Two researchers — Johannes Kopf from Microsoft, and Dani Lischinski from The Hebrew University — have successfully created an algorithm that depixelizes and upscales low-resolution 8-bit “pixel art” into lush vector graphics. The algorithm identifies pixel-level details to accurately shade the new image — but more importantly, the algorithm can create smooth, curved contour lines from only-connected-on-the-diagonal single pixels. Look at the Super Mario World dolphin below, and compare it to the original source sprite below that: the results speak for themselves.
To achieve such beautiful images, the researchers use a complex blend of pixel analysis and spline curves. These approaches in specific, and vectorization of bitmaps in general, are nothing new — Adobe Illustrator does it quite well — but in this case, because the researchers were only working with 8-bit pixel art, they could create a very specialized algorithm. First and foremost, they can assume that every pixel is important: early 8-bit sprites were all masterfully hand-crafted by artists, so it’s safe to assume that every pixel is significant. If a pixel is all alone in a sea of another color, it’s an important feature, not an anomaly. Then the algorithm works out which pixels are connected to each other — in a 2×2 checkerboard pattern, should the diagonals form a line, or not? Finally, these pixel cells (groups) are re-shaped, smoothed with spline curves, and then rendered as edges or shaded areas.

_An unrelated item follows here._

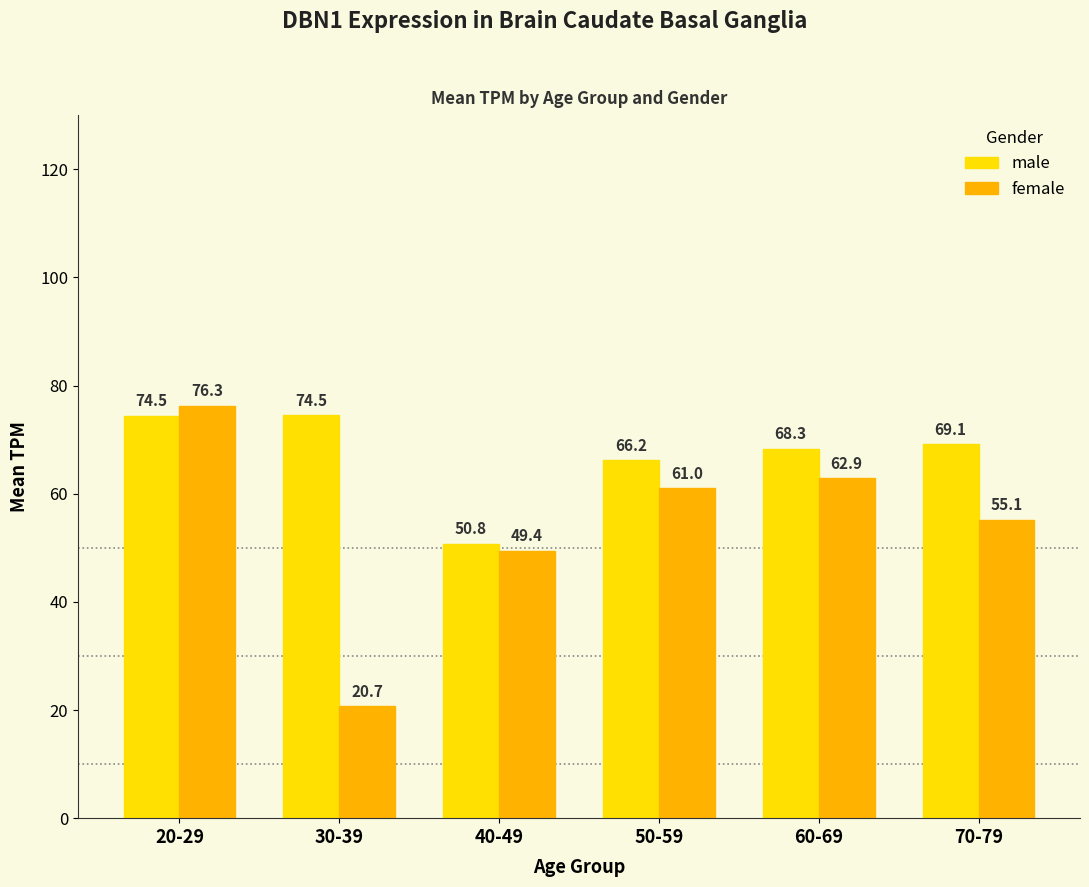

Which category has the lowest value across all series?

30-39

For a better idea of just how accurate their algorithm is, you should look at the other (nearly all Nintendo-related) samples in the Depixelizing Pixel Art research paper. The algorithm isn’t always successful, though — and the paper includes a hilarious version of the “Doom face” to illustrate its shortcomings. The other problem is that the Depixelizing Pixel Art approach always smooths images, even when an object shouldn’t necessarily be smooth. For example, are Space Invaders really meant to be cute and round? Maybe, in the creator’s eye, they had long, angular, razor-sharp mandibles and straight-out antennae!
While the researchers’ conclusion admits that the algorithm is computationally complex, some optimization could eventually lead to emulator that can upscale our our favorite retro games in real time. It’s unlikely — and purists are no doubt nervously tugging at their beards at the thought — but Nintendo could also license the technology for its next-generation console! At long last, we might be able to play Super Mario Bros. on a big screen without stretching our beloved plumber’s pixels to breaking point.